Blick Bassy décide toutefois de voler de ses propres ailes et d’entamer une carrière solo avec l’album Léman (2009), enregistré dans le studio de Salif Keita à Bamako. Ce premier essai remarqué est suivi par Hongo Calling, publié en 2011, un album qui, tout en s’inspirant de ce rythme traditionnel de la culture bassa, explore les liens entre l’Afrique et le Brésil à travers la géographie de l’esclavage. En 2015, l’album Akö, au croisement du blues et du folk, revisite la vie et l’héritage du bluesman Skip James, et permet à Blick Bassy de toucher un plus large public.
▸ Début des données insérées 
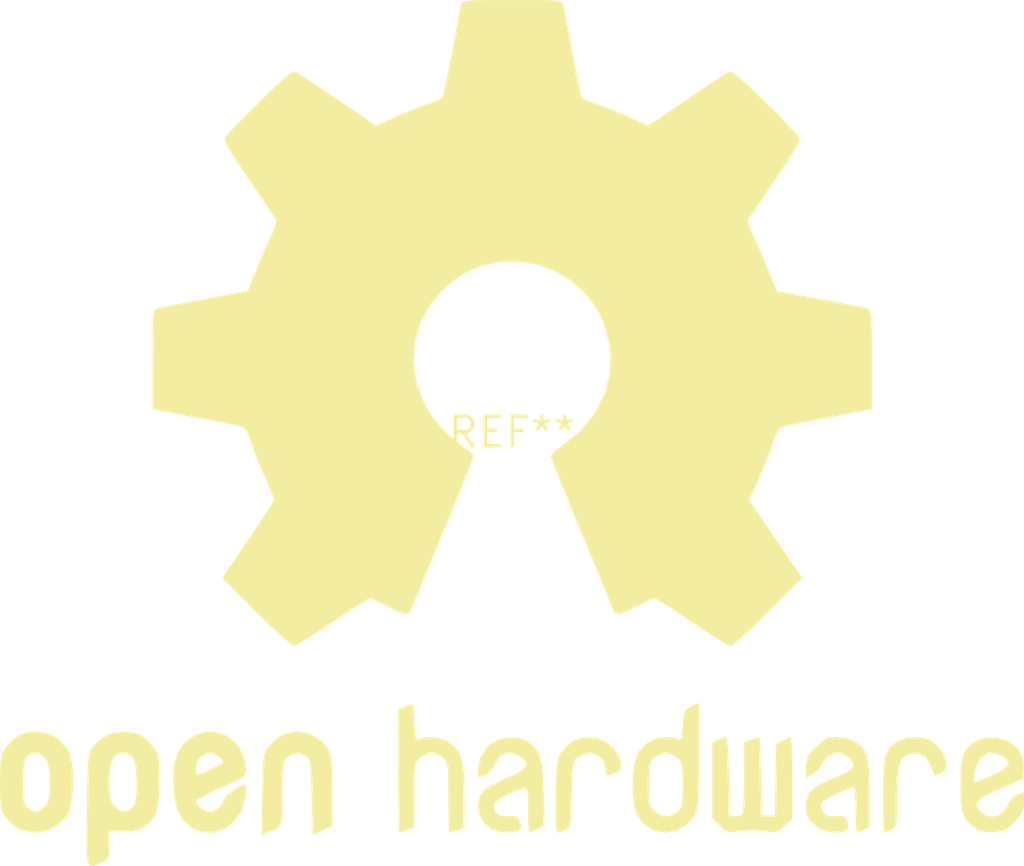
<source format=kicad_pcb>
(kicad_pcb (version 20240108) (generator pcbnew)

  (general
    (thickness 1.6)
  )

  (paper "A4")
  (layers
    (0 "F.Cu" signal)
    (31 "B.Cu" signal)
    (32 "B.Adhes" user "B.Adhesive")
    (33 "F.Adhes" user "F.Adhesive")
    (34 "B.Paste" user)
    (35 "F.Paste" user)
    (36 "B.SilkS" user "B.Silkscreen")
    (37 "F.SilkS" user "F.Silkscreen")
    (38 "B.Mask" user)
    (39 "F.Mask" user)
    (40 "Dwgs.User" user "User.Drawings")
    (41 "Cmts.User" user "User.Comments")
    (42 "Eco1.User" user "User.Eco1")
    (43 "Eco2.User" user "User.Eco2")
    (44 "Edge.Cuts" user)
    (45 "Margin" user)
    (46 "B.CrtYd" user "B.Courtyard")
    (47 "F.CrtYd" user "F.Courtyard")
    (48 "B.Fab" user)
    (49 "F.Fab" user)
    (50 "User.1" user)
    (51 "User.2" user)
    (52 "User.3" user)
    (53 "User.4" user)
    (54 "User.5" user)
    (55 "User.6" user)
    (56 "User.7" user)
    (57 "User.8" user)
    (58 "User.9" user)
  )

  (setup
    (pad_to_mask_clearance 0)
    (pcbplotparams
      (layerselection 0x00010fc_ffffffff)
      (plot_on_all_layers_selection 0x0000000_00000000)
      (disableapertmacros false)
      (usegerberextensions false)
      (usegerberattributes false)
      (usegerberadvancedattributes false)
      (creategerberjobfile false)
      (dashed_line_dash_ratio 12.000000)
      (dashed_line_gap_ratio 3.000000)
      (svgprecision 4)
      (plotframeref false)
      (viasonmask false)
      (mode 1)
      (useauxorigin false)
      (hpglpennumber 1)
      (hpglpenspeed 20)
      (hpglpendiameter 15.000000)
      (dxfpolygonmode false)
      (dxfimperialunits false)
      (dxfusepcbnewfont false)
      (psnegative false)
      (psa4output false)
      (plotreference false)
      (plotvalue false)
      (plotinvisibletext false)
      (sketchpadsonfab false)
      (subtractmaskfromsilk false)
      (outputformat 1)
      (mirror false)
      (drillshape 1)
      (scaleselection 1)
      (outputdirectory "")
    )
  )

  (net 0 "")

  (footprint "OSHW-Logo2_48.7x40mm_SilkScreen" (layer "F.Cu") (at 0 0))

)

</source>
Un succès qui se confirme avec 1958 (2019), consacré à la mémoire et à la figure politique et culturelle de Ruben Um Nyobe, héros de la résistance anticoloniale camerounaise, exécuté par les forces françaises en 1958. Un album suivi d’une longue tournée mondiale et couronné par le Grand Prix Musique du Monde de la Sacem et récompensé en tant que meilleur album (catégorie Afrique) aux Songlines Awards.
Au fil des années, l’artiste a enchaîné des centaines de concerts à travers le monde, tout en enrichissant la palette de ses créations artistiques. En 2016, la publication de son premier roman Le Moabi Cinéma (Gallimard), une œuvre aux confins du réalisme et du fantastique, consacrée à la jeunesse désœuvrée du Cameroun, est couronné par le Grand Prix Littéraire d’Afrique Noire. En 2019, il collabore avec le trio soul jazz Roseaux puis, un an plus tard, avec le groupe électro britannique Disclosure, sans oublier le trio de musique contemporaine SR9. Ces deux dernières années, on l’a aussi vu aussi tourner avec Bikutsi 3000, un spectacle de musique et de danse qu’il a lui-même mis en scène suite à une commande du musée du Quai Branly, et qu’il présente en Allemagne, en Australie, en Guyane et bientôt aux États-Unis.